Pull out each line of the records that contains the string "instances".

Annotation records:
● ● ● ●
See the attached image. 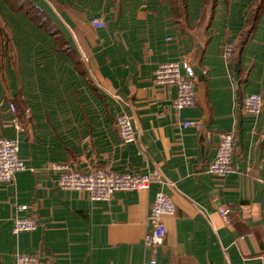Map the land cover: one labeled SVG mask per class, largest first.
Returning <instances> with one entry per match:
<instances>
[{
    "label": "crops",
    "instance_id": "1",
    "mask_svg": "<svg viewBox=\"0 0 264 264\" xmlns=\"http://www.w3.org/2000/svg\"><path fill=\"white\" fill-rule=\"evenodd\" d=\"M254 8L251 0H0V138L17 141L26 166L0 182V264L19 255L39 264H264V1L255 18ZM182 52L197 75L195 105L176 110V87L157 85L154 72ZM253 93L263 97L257 115L242 110ZM113 94L126 103L136 143L118 136ZM186 120L201 129L181 128ZM225 130L234 132L235 170L219 178L206 169ZM58 163L160 173L165 183L91 201L56 186ZM158 190L174 213L153 256L143 239ZM25 216L36 228L13 234Z\"/></svg>",
    "mask_w": 264,
    "mask_h": 264
},
{
    "label": "built area",
    "instance_id": "2",
    "mask_svg": "<svg viewBox=\"0 0 264 264\" xmlns=\"http://www.w3.org/2000/svg\"><path fill=\"white\" fill-rule=\"evenodd\" d=\"M90 23L94 27H103L104 23L92 19ZM234 52L232 43H225L222 48L224 59L231 60ZM197 75L194 67L187 59L185 52L179 54L173 61L164 62L157 66L154 72V81L160 86H175L177 95L172 102L176 110L191 108L195 105ZM112 99L121 108L115 116V124L118 136L122 143H136L137 137L132 126L131 118L122 110L125 101L118 94H113ZM263 105L261 94L253 93L246 95L242 100V110L246 114L257 115ZM14 110V105L10 104ZM181 128L201 129V123L186 120L180 123ZM211 136L207 134L206 142H210ZM234 147V132L225 130L217 133L215 155L208 163L207 173L212 176L223 178L234 172L232 163ZM53 168L58 172L56 186L62 190L83 192L91 201L108 200L115 192L144 191L151 184H164V177L160 173L136 174L130 172L116 173L102 167L94 168L88 172H80L67 163L54 164ZM26 166L18 156V143L16 140L0 138V182H10L15 173L24 171ZM25 209V206H20ZM219 214L227 222L226 211L218 209ZM174 213V204L171 198L163 191H156L146 218L148 231L143 243L154 256L157 248L163 243L166 235V226L163 221L165 216ZM36 221L31 216L16 218L13 222L12 233L31 231L36 228ZM39 257L35 255H19L12 264H39ZM151 264L155 260L150 261ZM228 264V263H226Z\"/></svg>",
    "mask_w": 264,
    "mask_h": 264
},
{
    "label": "trees",
    "instance_id": "3",
    "mask_svg": "<svg viewBox=\"0 0 264 264\" xmlns=\"http://www.w3.org/2000/svg\"><path fill=\"white\" fill-rule=\"evenodd\" d=\"M251 1H253L255 3V8L252 12V17L255 18V17H257L259 10L261 8V5H262L264 0H251Z\"/></svg>",
    "mask_w": 264,
    "mask_h": 264
},
{
    "label": "rangeland",
    "instance_id": "4",
    "mask_svg": "<svg viewBox=\"0 0 264 264\" xmlns=\"http://www.w3.org/2000/svg\"><path fill=\"white\" fill-rule=\"evenodd\" d=\"M31 13H32L35 17L38 18V14H37V12H35V11L33 10V11H31ZM4 39H5V38H4Z\"/></svg>",
    "mask_w": 264,
    "mask_h": 264
}]
</instances>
● ● ● ●
▶ [Problem solution]
Returning <instances> with one entry per match:
<instances>
</instances>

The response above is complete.